You now know why sunsets and sunrises are red (if not, read this article and find out!). But did you know that another beautiful light phenomenon occurs at sunset and sunrise, besides the beautiful reddish skies? It actually occurs opposite of where the Sun is setting or rising, thus opposite of where all the beautiful reddish colors light up the sky! So, next time you have a clear sky, try looking away from the nice sunset, in order to see the anti-twilight arch! But what is this anti-twilight arch?
Let’s explain its name first
The Belt of Venus, which is a stylized name for the anti-twilight arch, is a pink glow above the horizon, right opposite of where the Sun sets/rises. This opposite place of the Sun is actually an imaginary point, which we will call from now on the antisolar point (anti means opposite).
The phenomenon takes place during twilight – thus before sunrise or after sunset respectively.
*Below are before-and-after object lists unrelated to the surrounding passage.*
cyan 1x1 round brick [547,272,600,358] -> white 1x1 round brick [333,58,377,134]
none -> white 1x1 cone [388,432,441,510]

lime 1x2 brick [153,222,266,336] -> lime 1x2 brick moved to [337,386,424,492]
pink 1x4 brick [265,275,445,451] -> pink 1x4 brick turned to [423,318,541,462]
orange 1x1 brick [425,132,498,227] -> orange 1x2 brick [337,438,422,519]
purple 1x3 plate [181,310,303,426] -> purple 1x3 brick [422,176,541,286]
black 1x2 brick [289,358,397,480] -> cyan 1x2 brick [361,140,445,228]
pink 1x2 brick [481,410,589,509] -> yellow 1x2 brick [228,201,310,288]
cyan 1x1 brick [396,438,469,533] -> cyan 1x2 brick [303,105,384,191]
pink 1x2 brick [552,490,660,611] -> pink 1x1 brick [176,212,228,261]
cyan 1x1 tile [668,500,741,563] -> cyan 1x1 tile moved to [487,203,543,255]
It is represented by a pink glow that surrounds, just like an arch, the horizon opposite of where sunsets and sunrises occur.
So there you have it – the anti-twilight arch!
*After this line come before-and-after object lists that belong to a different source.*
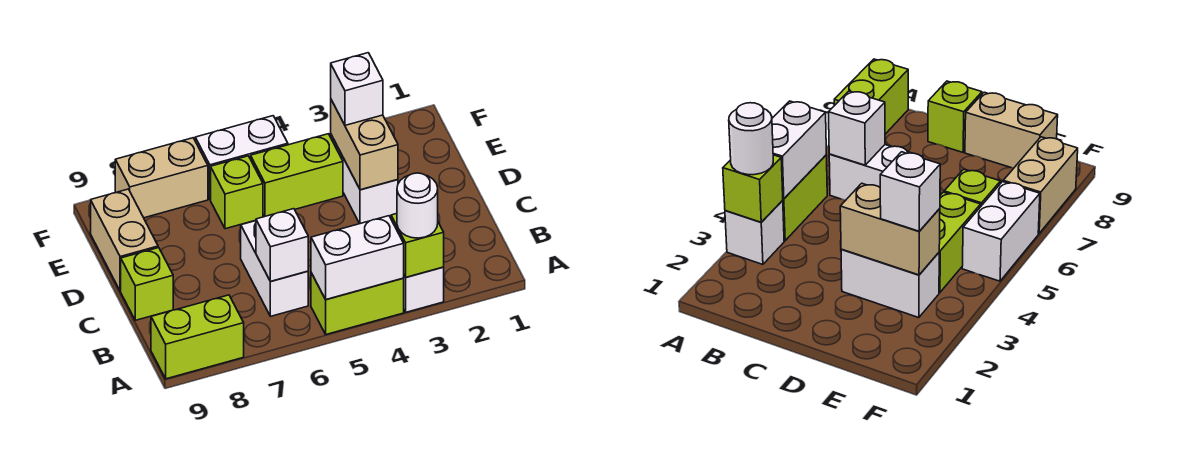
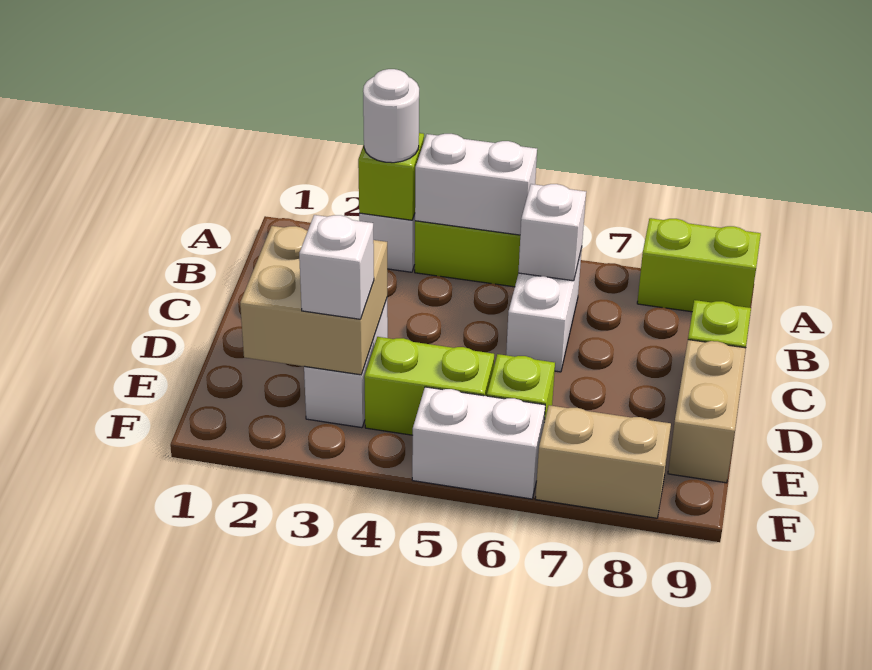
tan 1x2 brick [331,100,398,190] -> tan 2x2 brick [240,226,387,375]

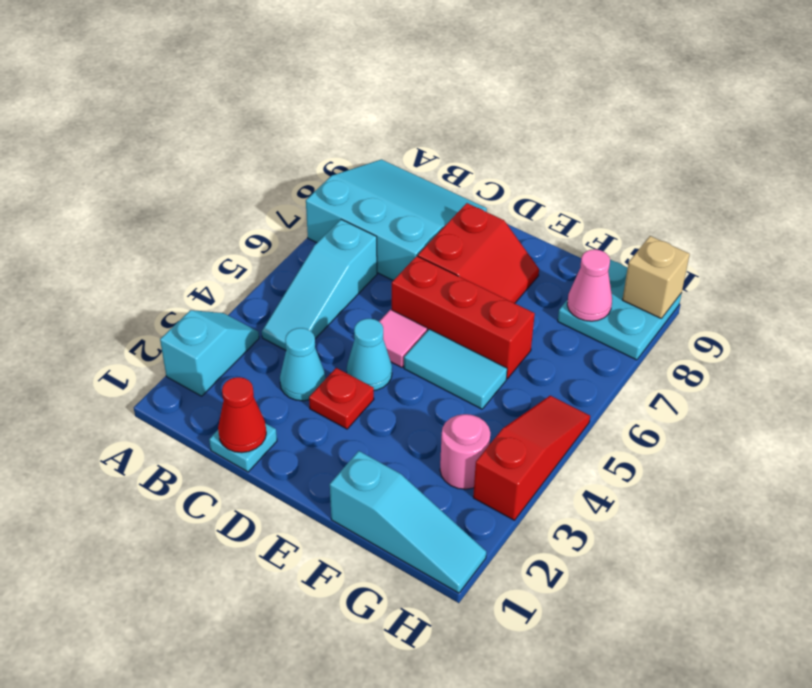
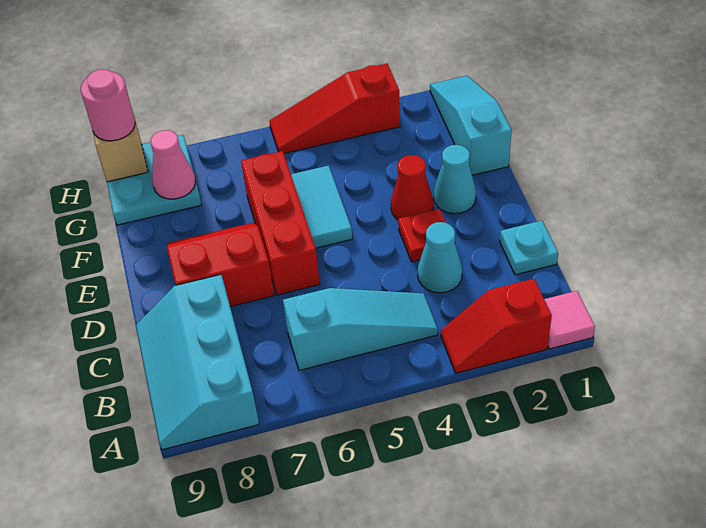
cyan 1x2 slope [160,310,259,396] -> red 1x2 slope [441,279,552,373]
cyan 3x3 slope [306,159,487,280] -> cyan 2x3 slope [136,275,259,450]
red 1x1 cone [218,377,266,453] -> red 1x1 cone moved to [391,155,434,219]
cyan 1x1 cone [347,319,392,390] -> cyan 1x1 cone moved to [434,145,476,214]
pink 1x1 tile [379,310,427,368] -> pink 1x1 tile moved to [544,291,595,349]
pink 1x1 round brick [440,414,490,489] -> pink 1x1 round brick moved to [81,69,135,141]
Concerning the name “Belt of Venus”, contrary of what you might guess, it’s got absolutely nothing to do with the planet Venus, or any of its belts or rings (…which do not exist anyway!). Planet Venus has a smaller orbit around the Sun than Earth does, and this makes Venus visible to our eyes only around sunsets and sunrises, similar to how the antitwilight arch becomes visible at sunset and sunrise. This is the only association that the Belt of Venus might have with the actual planet. The name Belt of Venus is, in fact, inspired from the girdle which was supposedly worn by the goddess Venus and which might resemble the pinkish arch around the antisolar point, at twilight.
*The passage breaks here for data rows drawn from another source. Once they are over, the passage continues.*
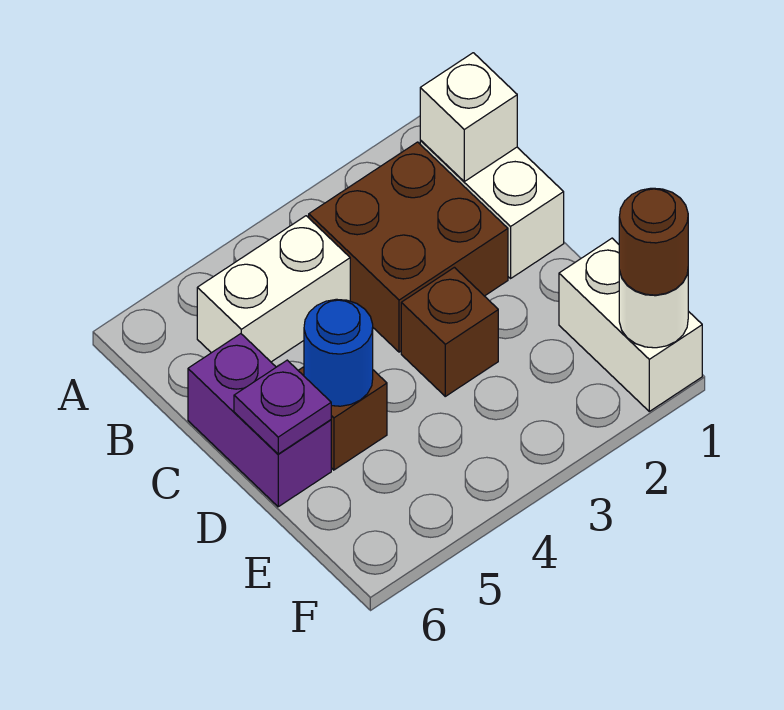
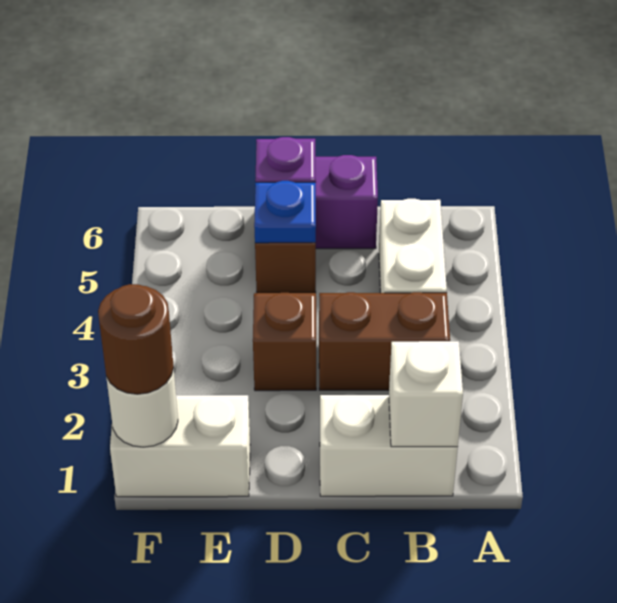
brown 2x2 brick [309,142,508,352] -> brown 1x2 brick [319,292,450,390]
blue 1x1 round brick [304,299,373,406] -> blue 1x1 plate [254,181,316,243]

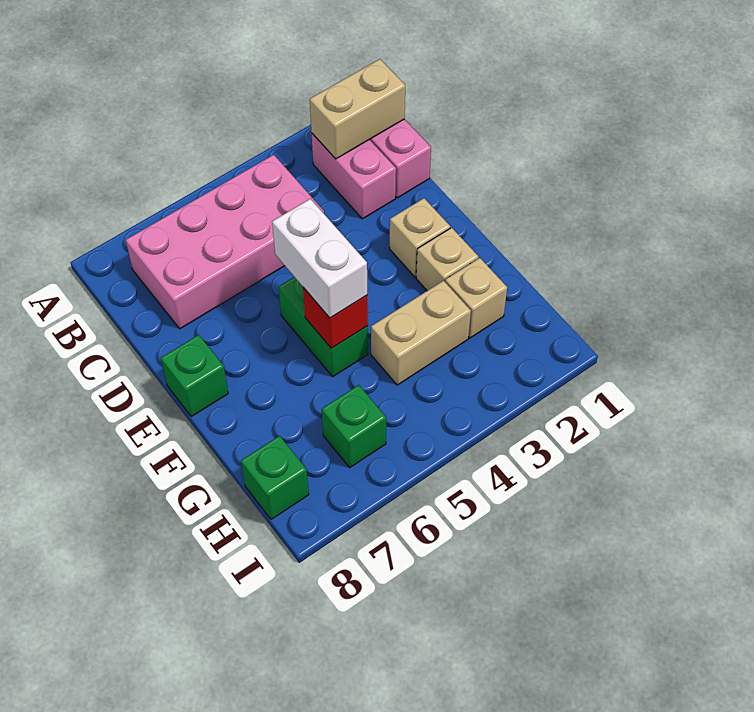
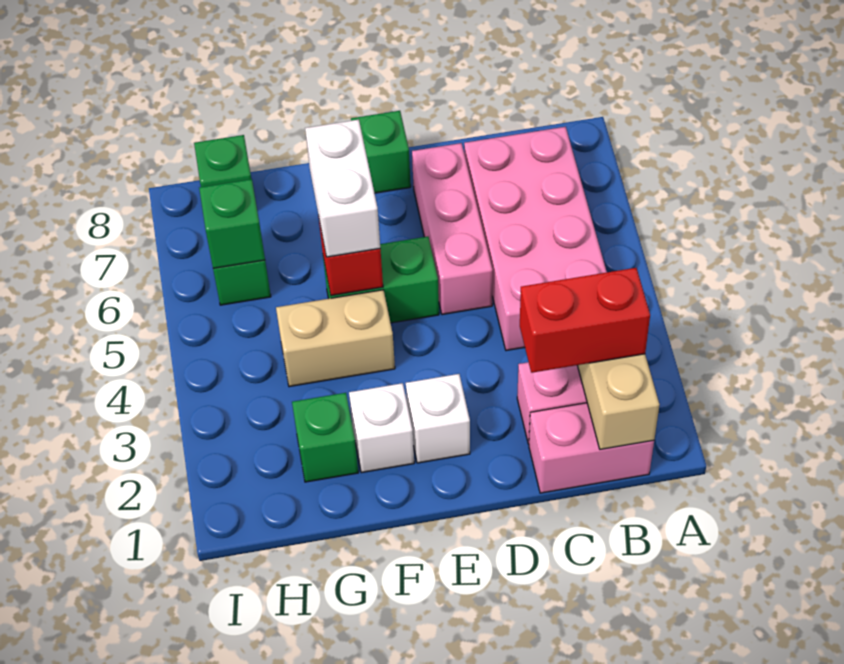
none -> red 1x2 brick [520,268,650,373]
none -> pink 1x3 brick [412,143,493,315]
tan 1x1 brick [390,198,450,277] -> white 1x1 brick [406,374,470,463]
white 1x2 brick [272,199,367,318] -> white 1x2 brick turned to [305,120,380,257]
tan 1x1 brick [416,228,478,291] -> white 1x1 brick [349,383,414,473]
tan 1x1 brick [445,258,507,338] -> green 1x1 brick [292,393,358,482]
tan 1x2 brick [371,281,471,385] -> tan 1x2 brick turned to [276,290,395,387]
none -> green 1x1 brick [199,179,265,268]

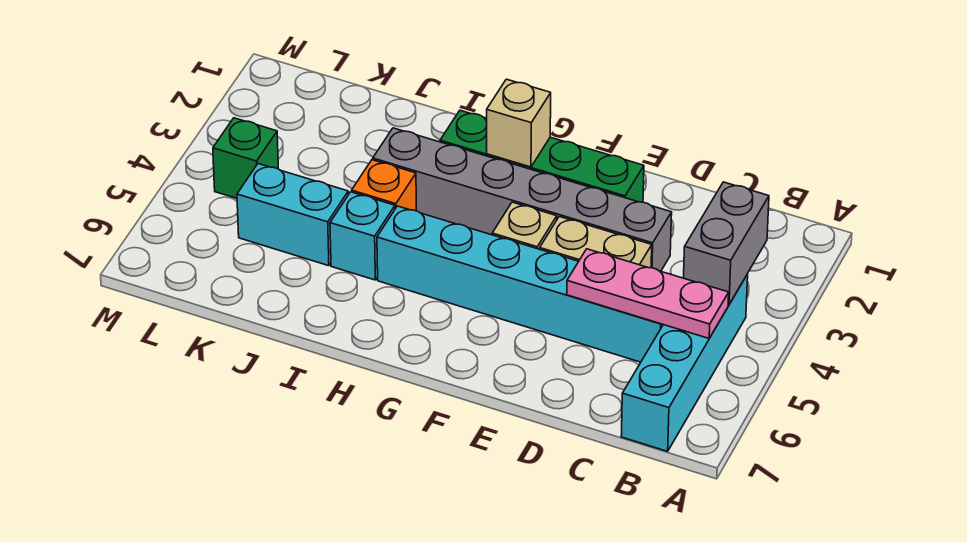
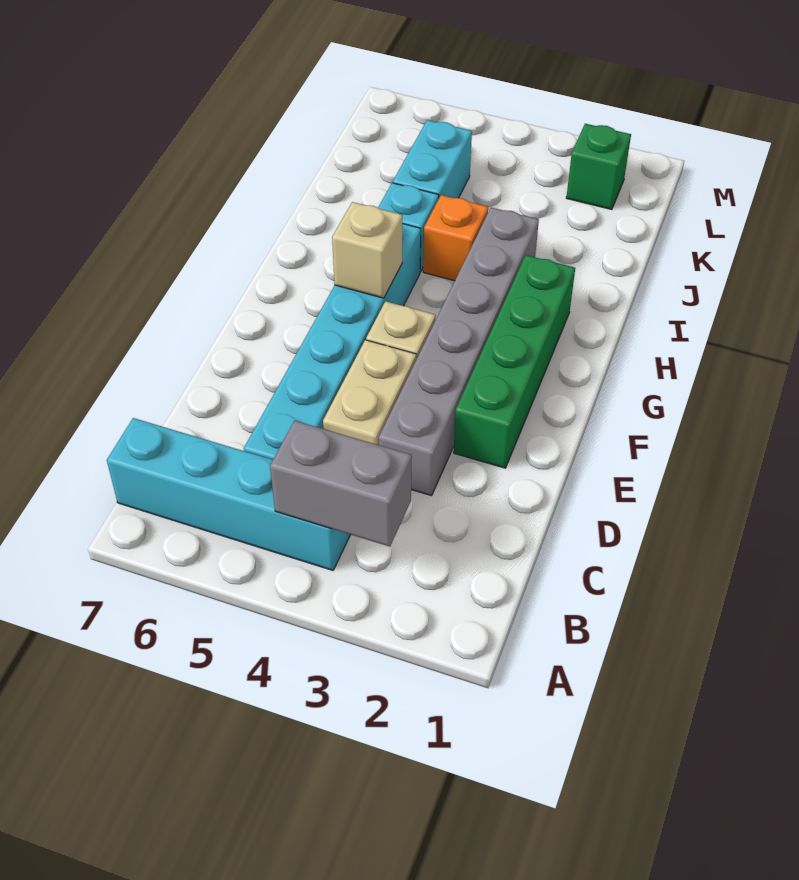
pink 1x3 plate [567,249,729,338] -> none
tan 1x1 brick [487,79,551,167] -> tan 1x1 brick moved to [332,202,402,298]
green 1x1 brick [213,118,278,198] -> green 1x1 brick moved to [566,124,631,210]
So what exactly is this Belt of Venus?
After sunset (or before sunrise), the Sun is below the horizon, relative to an observer on Earth. In the figure below, the observer’s line of sight is represented by the thin grey line and the Sun is below this line of sight, thus below the observer’s horizon. The dotted circle around Earth represents our planet’s atmosphere. Even though the Sun is below the horizon, right after sunset, light rays from the Sun still make way to get to the observer and even further (red arrow), till above the antisolar point, where they get backscattered off Earth’s atmosphere (pink arrow). This region, where the backscattering takes place, has a belt shape, and this belt is nothing else but the antitwilight arch!
What will you, as observer, see? Well, if you look right opposite where the Sun is setting, you will notice, right after sunset, a faint pinkish light, stretching around the antisolar point, like a belt, or arch. As time passes, this pinkish glow will rise. Right underneath it, you will see a darker belt, which is nothing else than Earth’s shadow! As time passes further, the pinkish glow will rise even more, as will our planet’s shadow, until night will take over entirely and it will become pitch black outside.
This effect is sometimes very faint, and in order to get a good view, you will need, first of all, a clear sky. Best is also to have a clear horizon above the antisolar point as well, in order to distinguish this effect as better as possible.
So, now that you know about the antitwilight arch, I dare you to ignore a beautiful sunset and look right opposite! But I promise that if you do, you will get to see another magnificent optical phenomenon, less known, but of equal beauty! Have you already seen the Belt of Venus?